La Niña’s most often noted characteristic is the cooling of sea surface temperatures around the equatorial Pacific Ocean. El Niño, meanwhile, is driven by warmer-than-average temperatures in the same region. But those characteristics alone don’t determine whether or not we are in the midst of either weather event or what is called ENSO-neutral (the existence of neither El Niño or La Niña). Atmospheric changes from the cooling of those sea surface temperatures also need to exist as a result and forecasters follow a flow chart, per se, checking off certain conditions that eventually add up to the seasonal phenomenon.
According to the NOAA, sea surface temperatures in the tropical Pacific Ocean have hung around ENSO-neutral since April 2024. The threshold for La Niña conditions in that part of the checklist is -.5C below average. This past December the Niño-3.4 index was -0.6 °C. The atmospheric conditions needed for La Niña have actually been present for months, according to Becker, which included those “stronger-than-average trade winds, more clouds and rain over Indonesia, and drier conditions over the central Pacific.”
So, What Now?
As mentioned, this new La Niña is expected to last into the Northern Hemisphere’s spring months.
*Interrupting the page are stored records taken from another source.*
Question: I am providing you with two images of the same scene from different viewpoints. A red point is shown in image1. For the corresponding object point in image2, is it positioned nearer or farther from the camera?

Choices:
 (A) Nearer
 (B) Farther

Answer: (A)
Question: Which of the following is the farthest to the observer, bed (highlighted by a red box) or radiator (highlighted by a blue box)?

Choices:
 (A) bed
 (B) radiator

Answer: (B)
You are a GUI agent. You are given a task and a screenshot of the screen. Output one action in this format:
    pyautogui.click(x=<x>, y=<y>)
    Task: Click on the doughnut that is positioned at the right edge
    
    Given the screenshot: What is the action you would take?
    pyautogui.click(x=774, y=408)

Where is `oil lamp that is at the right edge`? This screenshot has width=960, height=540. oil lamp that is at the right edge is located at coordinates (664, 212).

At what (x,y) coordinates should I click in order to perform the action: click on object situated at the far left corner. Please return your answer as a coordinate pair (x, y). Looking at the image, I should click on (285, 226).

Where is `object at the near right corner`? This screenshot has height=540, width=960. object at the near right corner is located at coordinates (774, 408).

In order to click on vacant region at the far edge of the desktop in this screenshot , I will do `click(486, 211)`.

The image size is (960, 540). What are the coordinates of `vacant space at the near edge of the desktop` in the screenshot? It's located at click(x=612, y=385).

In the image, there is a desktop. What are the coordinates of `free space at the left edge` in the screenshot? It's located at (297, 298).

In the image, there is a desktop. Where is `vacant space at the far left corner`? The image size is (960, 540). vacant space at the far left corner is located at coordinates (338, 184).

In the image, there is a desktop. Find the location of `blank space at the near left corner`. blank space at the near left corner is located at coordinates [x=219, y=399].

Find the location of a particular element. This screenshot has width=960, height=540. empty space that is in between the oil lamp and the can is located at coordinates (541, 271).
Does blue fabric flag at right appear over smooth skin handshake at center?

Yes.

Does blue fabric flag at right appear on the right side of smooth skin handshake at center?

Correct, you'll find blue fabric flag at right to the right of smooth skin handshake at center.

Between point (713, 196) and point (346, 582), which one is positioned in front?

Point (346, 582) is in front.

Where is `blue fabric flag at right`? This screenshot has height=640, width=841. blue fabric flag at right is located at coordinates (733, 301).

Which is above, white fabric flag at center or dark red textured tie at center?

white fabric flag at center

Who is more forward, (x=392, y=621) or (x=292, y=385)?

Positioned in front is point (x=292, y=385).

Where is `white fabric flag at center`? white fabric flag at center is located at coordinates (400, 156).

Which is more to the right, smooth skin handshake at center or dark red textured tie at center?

The current odds of that are 60 percent, according to the administration, which leaves plenty of room for La Niña to last even longer than the predicted March-May index. What forecasters are most confident in at this point is that this year’s La Niña will be a weak one in part because the weather event emerged so late.
“It’s totally not clear why this La Nina is so late to form, and I have no doubt it’s going to be a topic of a lot of research,” Michelle L’Heureux, head of NOAA’s El Nino team told The Associated Press.
La Ninas tend to cause drier weather in the Southern and Western regions of the United States while other parts of the country experience wetter weather — conditions that had already been in play the past few months. A more active Atlantic hurricane season is also a common product of La Niña. This past Atlantic hurricane season was in fact more active than usual but that was without the presence of a full-blown La Niña. And as it stands now, La Niña is expected to have passed by the time the 2025 Atlantic hurricane season arrives.